Posted on: April 2, 2009


Reuters – Thursday, April 2

  • Tyre makers buy July-Sept cargo
  • China chases SIR20, deals done at 61 cents/lb
  • Wintering curbs supply in Thailand, Malaysia

By Lewa Pardomuan

SINGAPORE, April 1 – Major tyre makers struck deals to buy rubber for forward shipments, while main consumer China was chasing cargoes from Indonesia, which offers the cheapest material in Southeast Asia, dealers said on Wednesday. On the supply front, farmers in Thailand and Malaysia will resume tapping in the middle of April, when rubber trees start producing latex again after a halt in the dry wintering season in March, dealers said.
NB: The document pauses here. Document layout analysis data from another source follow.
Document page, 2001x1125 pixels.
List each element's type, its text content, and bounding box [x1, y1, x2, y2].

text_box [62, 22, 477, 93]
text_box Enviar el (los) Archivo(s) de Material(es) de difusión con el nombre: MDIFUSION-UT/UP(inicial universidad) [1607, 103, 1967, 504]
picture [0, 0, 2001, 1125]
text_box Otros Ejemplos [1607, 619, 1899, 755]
Bridgestone <5108.T>, the world’s largest tyre maker, bought Indonesia’s SIR20 at 60.75 U.S. cents per pound ($1.34 a kg) for July shipment on Wednesday. It bought Thai RSS3 at $1.475 for September earlier this week, dealers said.

Goodyear Tire & Rubber Co <GT.N>, the largest U.S. tyre maker, also struck some deals but there were no details on prices and quantity, they said.
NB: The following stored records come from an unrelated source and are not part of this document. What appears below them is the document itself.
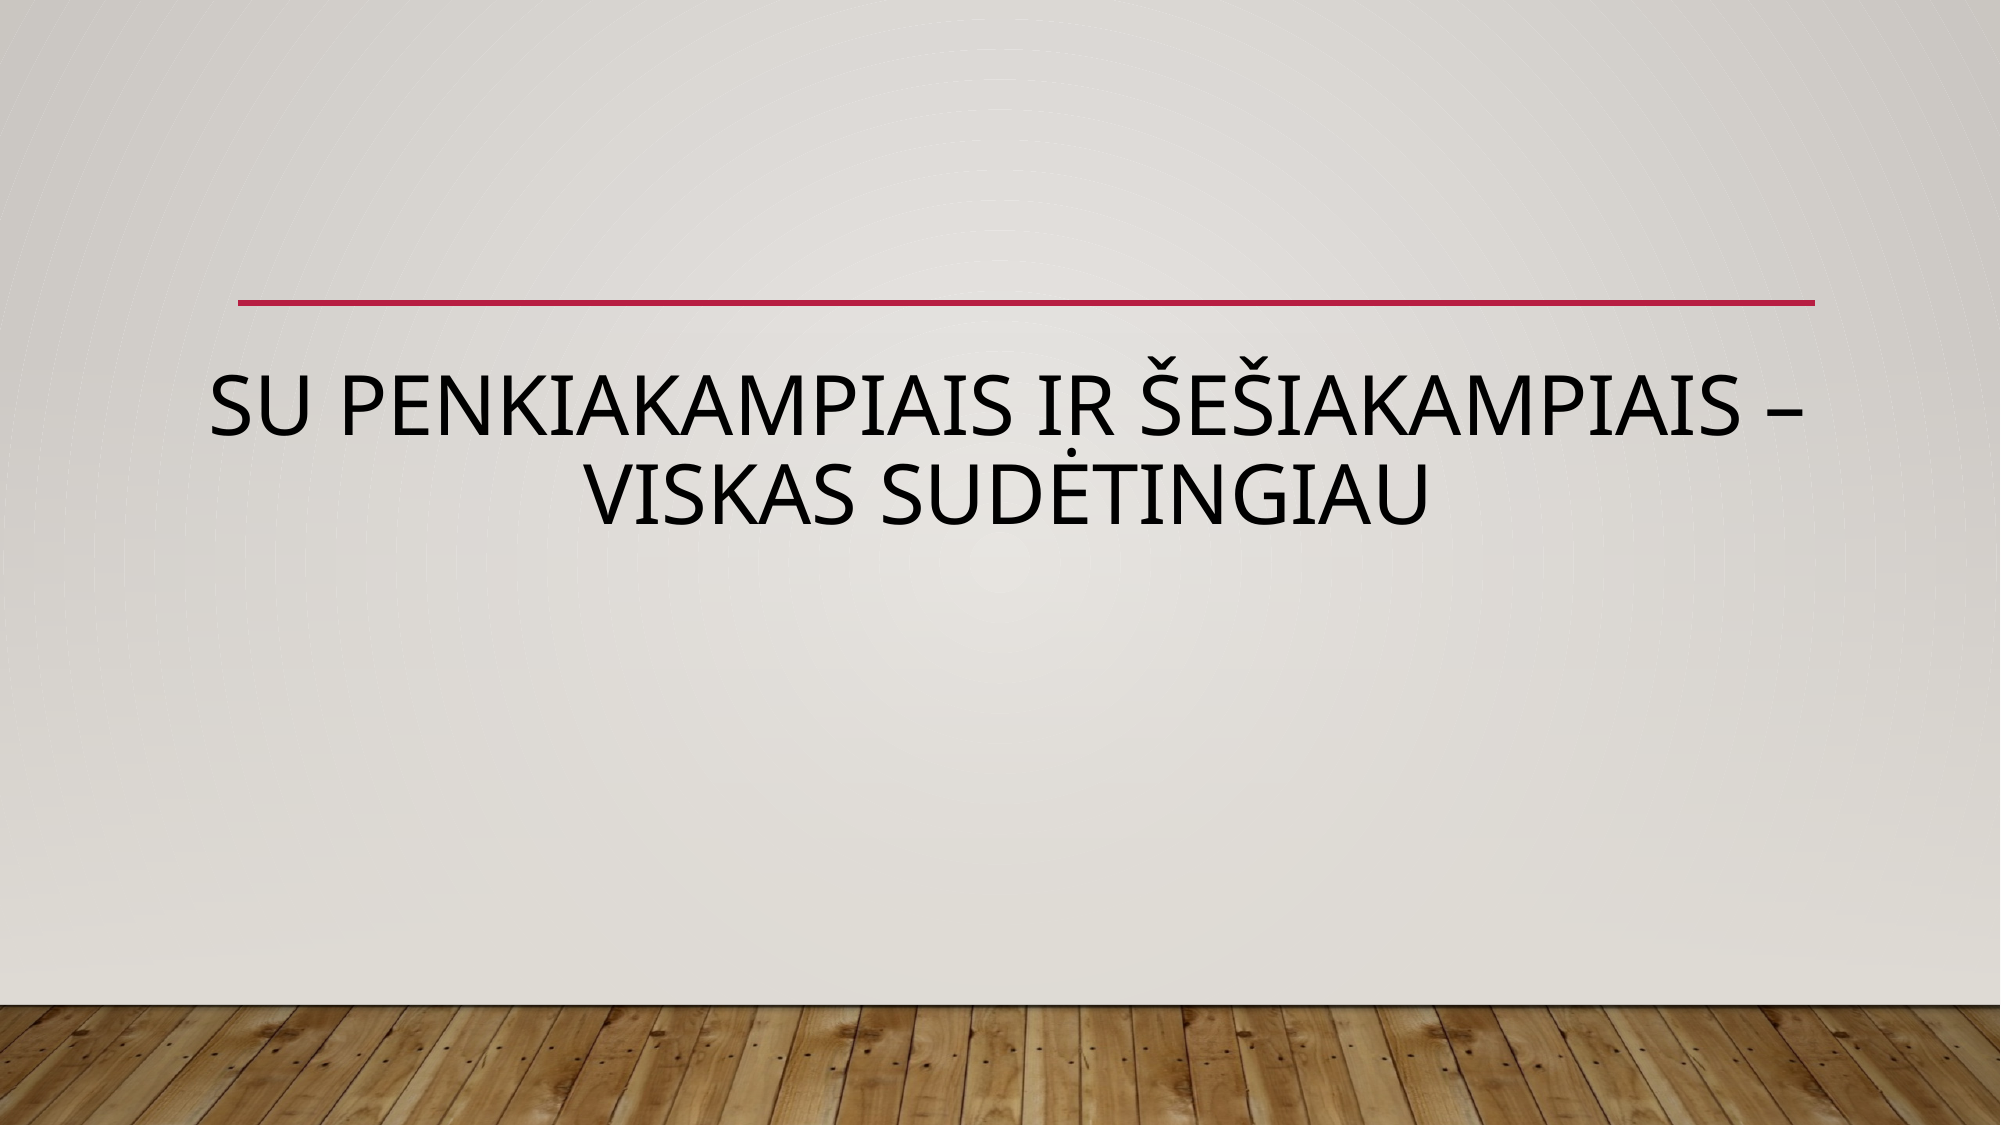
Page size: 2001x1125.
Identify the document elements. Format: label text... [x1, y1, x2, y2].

title Su penkiakampiais ir šešiakampiais – viskas sudėtingiau [146, 355, 1871, 1035]
picture [0, 1005, 2000, 1125]
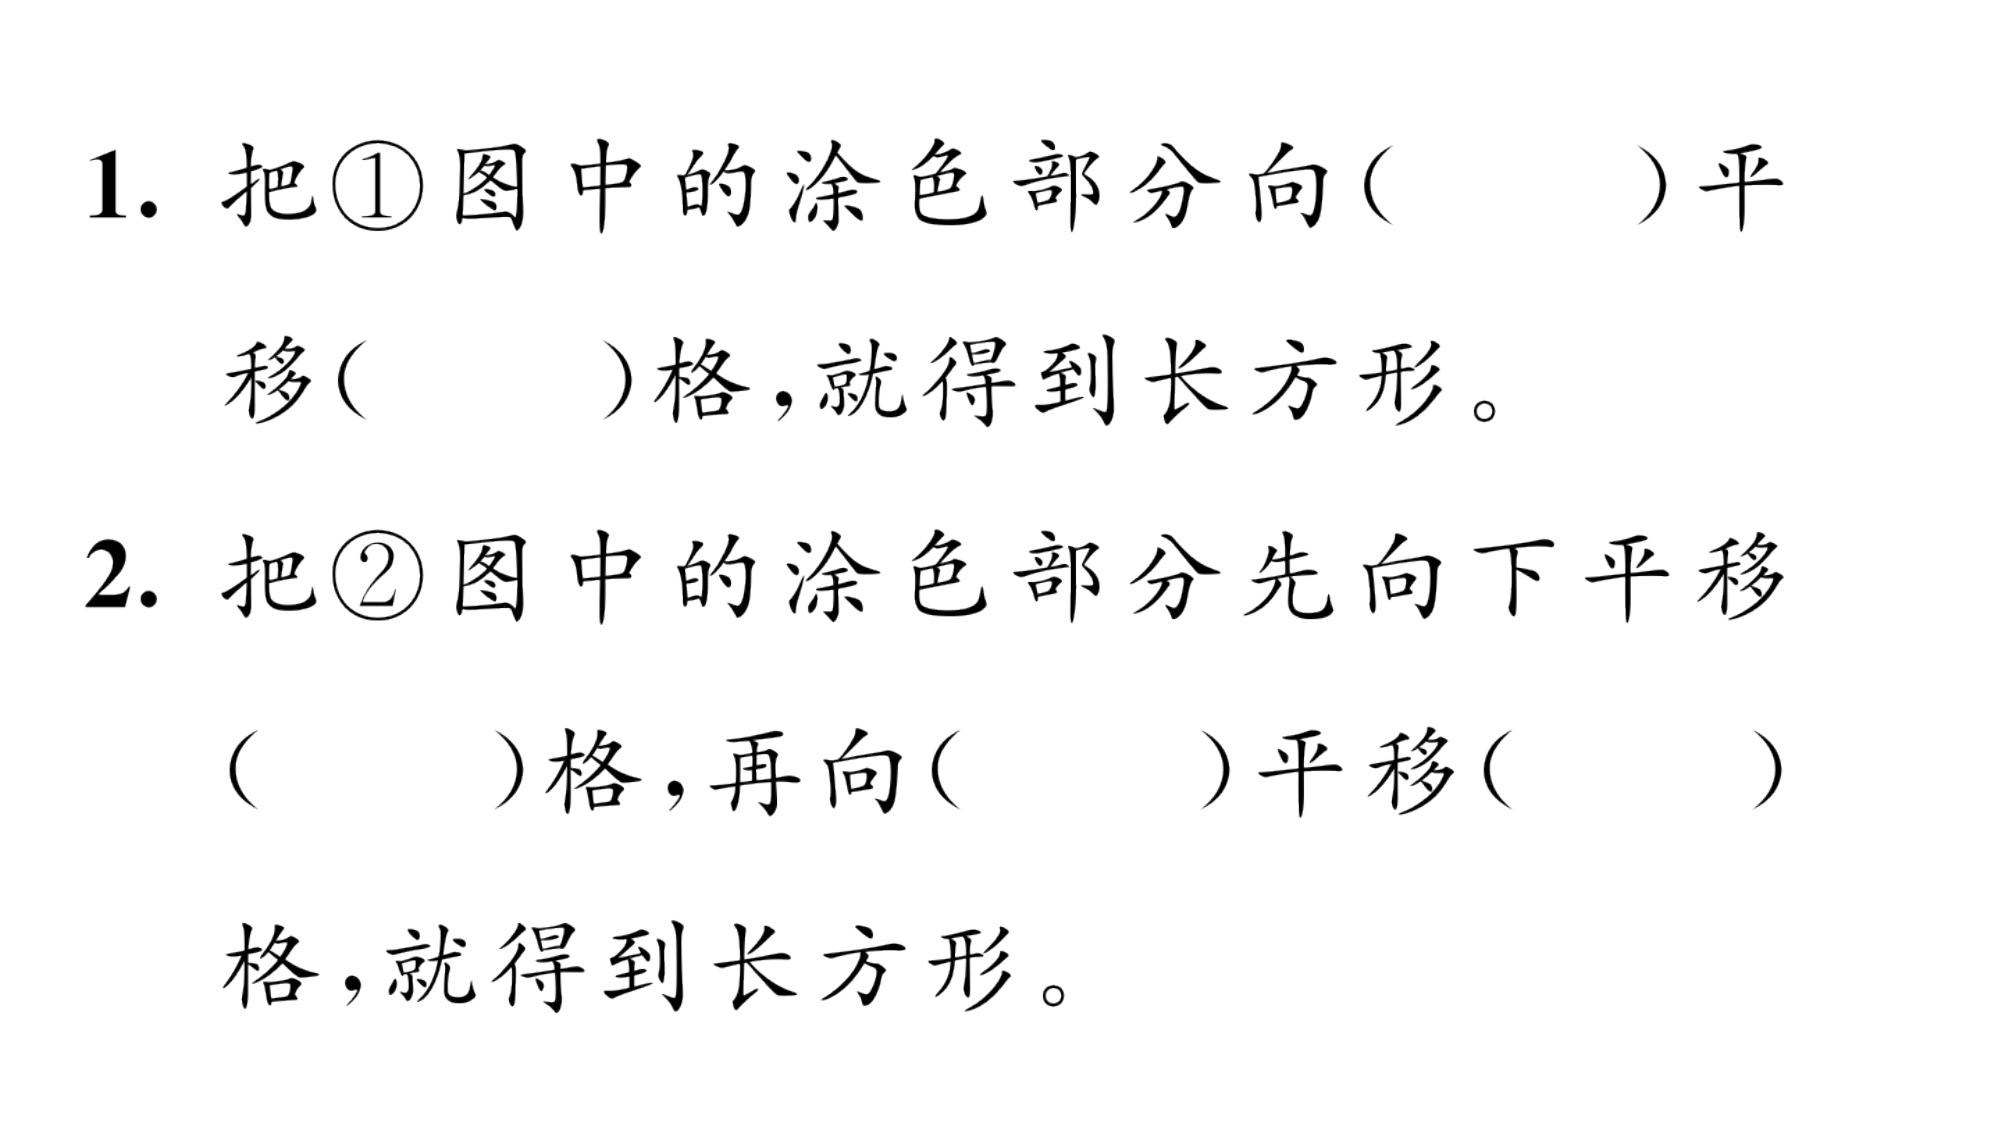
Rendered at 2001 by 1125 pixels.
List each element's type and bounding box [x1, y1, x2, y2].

picture [78, 113, 1969, 1051]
“We still see buying interest from Goodyear, and Bridgestone in particular is quite active in the forward months. But I must say the price is not too attractive,” said a dealer in Indonesia’s main growing island of Sumatra.

SIR20 was sold to Singapore dealers at 61.00 U.S. cents per pound for May shipments late on Tuesday and at 61.50 cents for June. Singapore dealers normally sell rubber to China, which is stocking up after the Lunar New Year holidays in January.

At around $1.36 a kg, Indonesia’s SIR20 grade was cheaper than Thailand’s RSS3 and Malaysia’s SMR20 grades which were offered at $1.55 a kg.

Dealers said supply was ample in Indonesia, where dealers were happy to offer rubber at a discount to Thai and Malaysian grades. Thai RSS3 for April/June was bid at $1.50 to 1.52 and there were no deals.

“Wintering is still happening and I guess we have to wait for another two weeks before supply slowly returns to the market,” said a dealer in Thailand’s southern city of Hat Yai.

“There’s some interest from tyre makers for forward shipments but I think the market still focuses on China,” he said. Tokyo rubber futures may slip in April as more bad news from the U.S. car sector heightens worries about slumping demand for tyres, but purchases from China could prevent prices from falling below 150 yen, a Reuters poll showed.[RUB/POLL]

Tokyo futures set the tone for physical prices.